During World War II wartime propaganda was in full swing: recruitment posters asking men to enlist, posters urging workers to try harder, advertisements encouraging shoppers to buy particular brands of goods, and campaigns emphasising the need to conserve scarce materials appeared in newspapers and on billboards around the country.

As World War II raged in Europe and North Africa, at home New Zealand underwent a friendly invasion of American troops. Between 1942 and 1944, over 100,000 troops were stationed in New Zealand for varying periods. These men made a huge impact on New Zealand society. With them coffee houses and milk bars sprung up. Taxi drivers, florists, jewellers and hotel owners experienced a boom. A lively nightlife developed in Auckland and Wellington and Kiwi women were swept off their feet to the tunes of the American “big band” music.
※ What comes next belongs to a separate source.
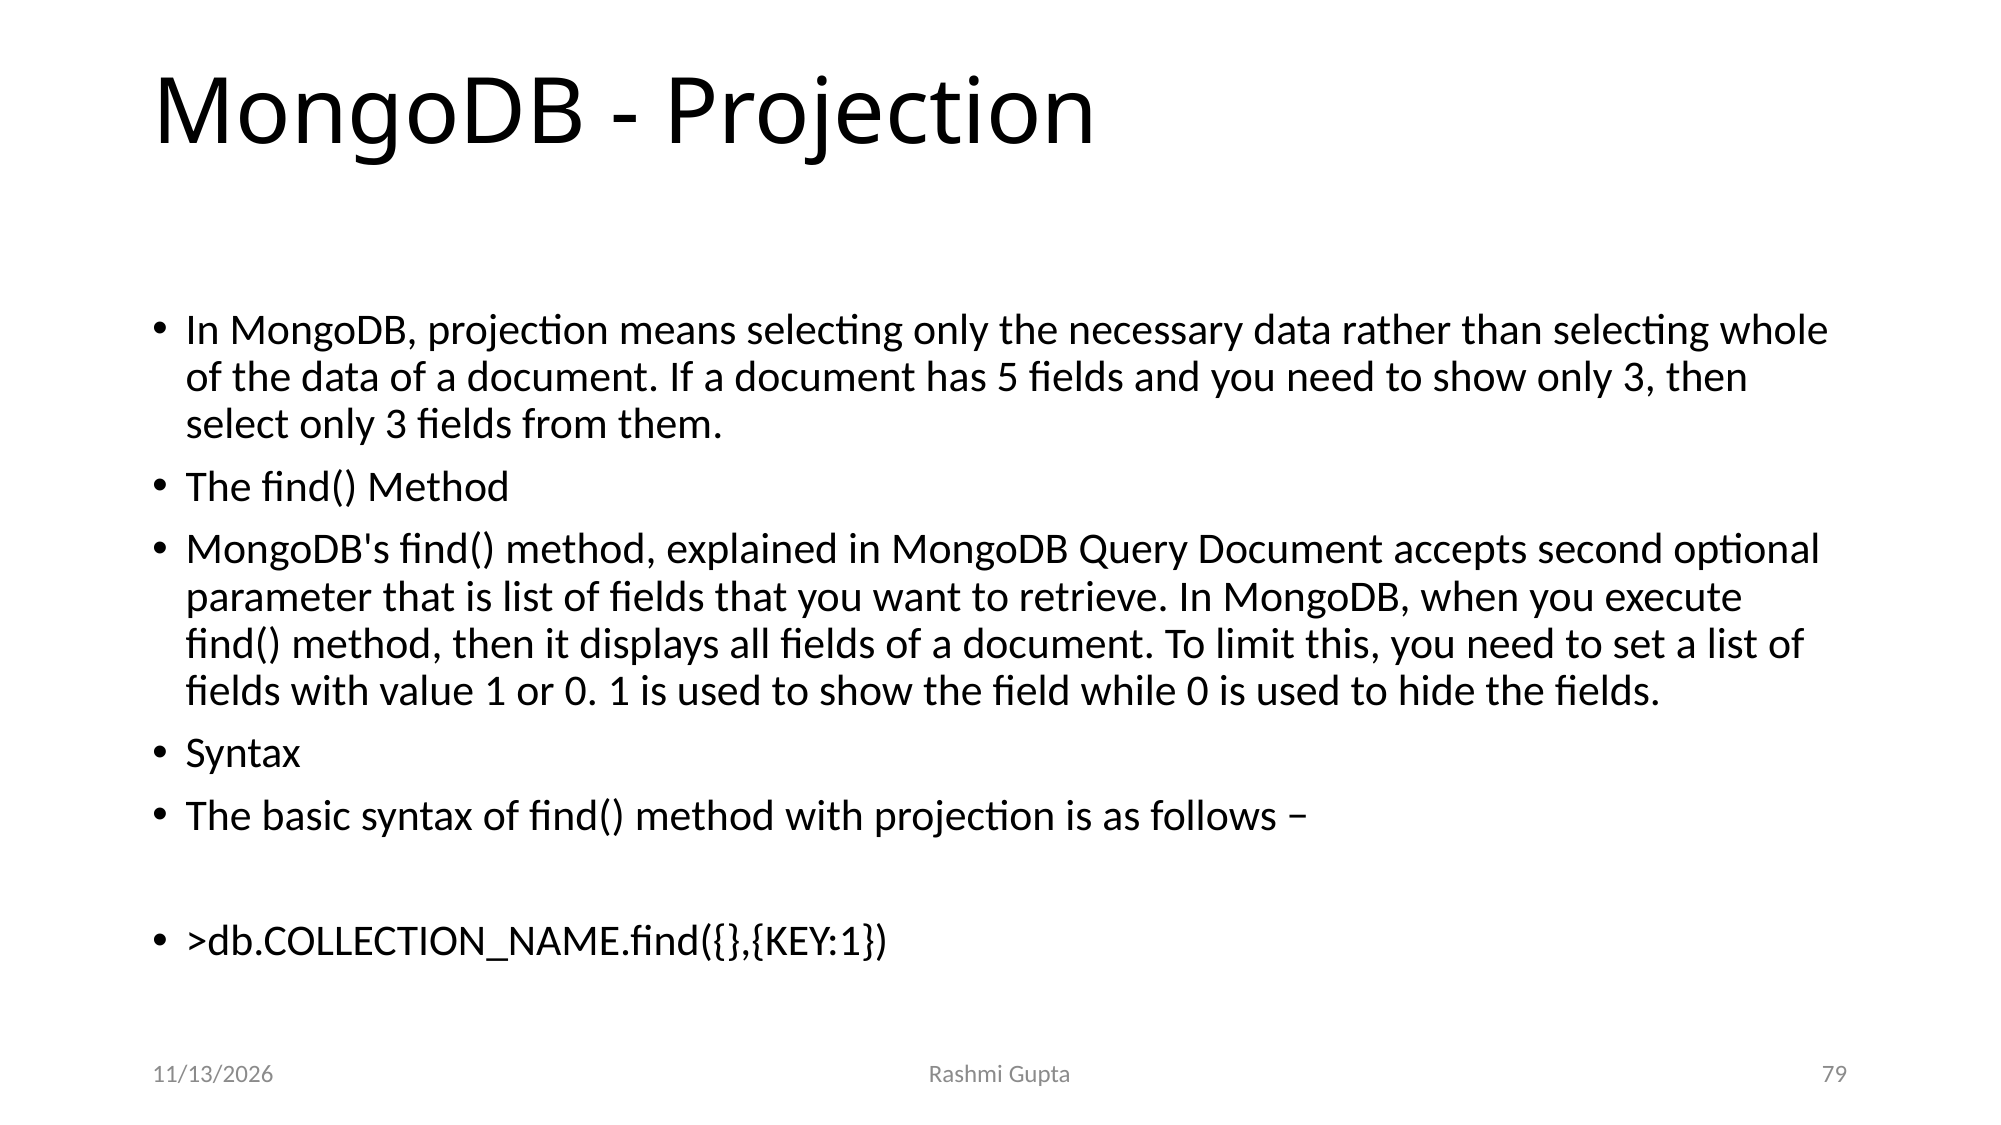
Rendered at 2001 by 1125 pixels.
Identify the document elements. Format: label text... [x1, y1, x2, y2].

War not only brought about significant changes in the role of women, but also in the way men perceived that role. Apart from nurses, women’s contribution to the Boer War and World War I were passive: caring for the family, raising funds, organising sewing and knitting bees to ensure their men had a few extra comforts in the frontline, and helping disabled soldiers convalesce.

In World War II – due to unprecedented strains on manpower for combat duties and essential industry – New Zealand saw women taking on many of the non-combatant roles in the services. Women also took up positions in the industrial workforce.

Whilst many felt there was little likelihood of an invasion back home, they still htough it would be good to be prepared so the Home Guard was formed in 1940. This was a voluntary force to support the defence of the country, who would work evenings and weekends. It was unpaid and open to all males over the age of 16 who were not already in the Armed Forces. At the height of its strength the Homeguard numbered over 124,000 men – the single largest force ever mobilised by New Zealand.